JUNIOR’S EYES – Battersea Power Station

Regal Zonophone 1969 / Esoteric 2015

JUNIOR’S EYES - Battersea Power Station

Battersea Power Station

Electrically charged: psyched-up classic gets an expanded looking in.

Hailed as an unsung guitar hero of British rock, Mick Wayne’s claim to fame should have lain with this band rather than accompanying David Bowie on “Space Oddity”; instead, it’s the EYES’ sole LP, produced by Tony Visconti, that became a cult curio. Bearing an obscure concept on one suite-like side and resorting to separate songs on the other, where the rave-up “Freak In” serves as a call to action, now this album is put in wider context, as the second disc of the set adds singles, demos and a BBC session to the canon. More so, here’s a ’45 from THE TICKLE, a sandbox of sorts for the “Battersea” ideas.

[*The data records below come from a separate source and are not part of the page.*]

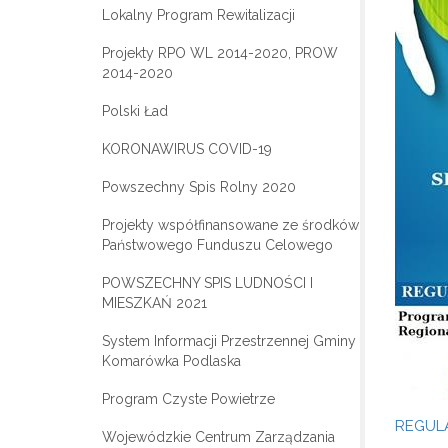
Lokalny Program Rewitalizacji
Projekty RPO WL 2014-2020, PROW
2014-2020
Polski Ład
KORONAWIRUS COVID-19
Powszechny Spis Rolny 2020
Projekty współfinansowane ze środków
Państwowego Funduszu Celowego
POWSZECHNY SPIS LUDNOŚCI I
MIESZKAŃ 2021
System Informacji Przestrzennej Gminy
Komarówka Podlaska
Program Czyste Powietrze
REGUL
Wojewódzkie Centrum Zarządzania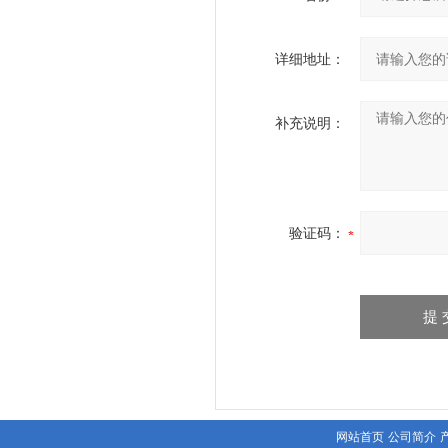
详细地址：
补充说明：
验证码：
网站首页
公司简介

One of their songs, “Good Evening,” shoots acid-drenched guitar shards into an orchestral backdrop and vocal harmonies, and that’s what get distilled and solidified on the EYES’ menacing “Black Snake” and “Circus Days” which opens the album after a mood-shaping introductory noise. In their turn, “Sink Or Swim” – peppered by African percussion and spiked with a jug band histrionics – and “White Light” roll out even edgier rhythm-and-blues given a jolt by Graham Kelly’s voice. But while “By The Tree” shakes its shredding in a live situation, the multilayered “Playtime” offers a dose of heaviness.

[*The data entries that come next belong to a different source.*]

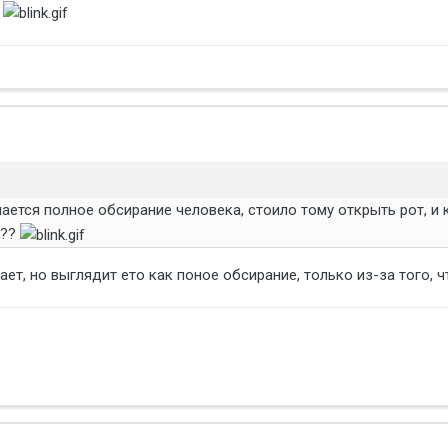
?
нается полное обсирание человека, стоило тому открыть рот, и 
???
ет, но выглядит ето как поное обсирание, только из-за того, 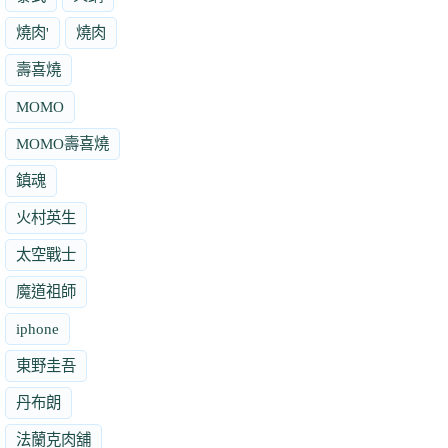
燒肉'
燒肉
壽喜燒
MOMO
MOMO壽喜燒
鎮魂
火村英生
太空戰士
魔道祖師
iphone
東野圭吾
丹布朗
法蘭克肉舖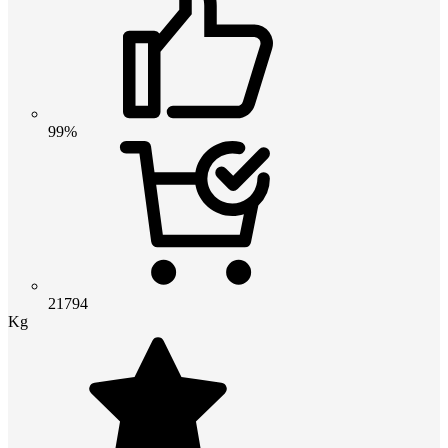
99%
21794
Kg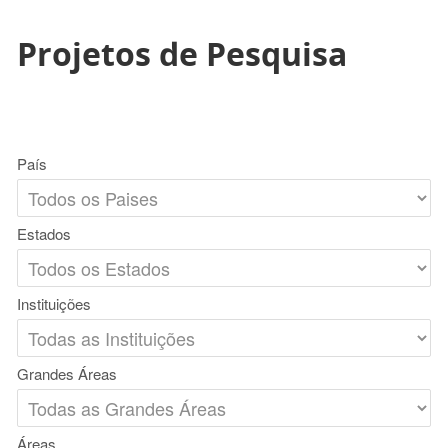
Projetos de Pesquisa
País
Estados
Instituições
Grandes Áreas
Áreas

The dynamic tension between John Lodge’s bass and Wayne’s electric dance is intensified on the six-minute “Imagination,” although the piece’s sketch has more texture thanks to its acoustic, flamenco inspired lace, yet there’s a different kind of natural timbre. It comes from Rick Wakeman‘s piano on “Miss Lizzie” whose shift from a vaudeville tune to a hymnal lyricism reveals the possibilities the band could pursue had they moved from psych to prog peeking out of the organ-stoked riff of “So Embarrassed” with its web of slide lines. They might be quietly unplugged, too, as the short “I’m Drowning” shows, yet the ensemble’s future clearly lay in hard rock… only there was no future as, albeit most of the players continued to perform, the EYES were shut in 1970 for good.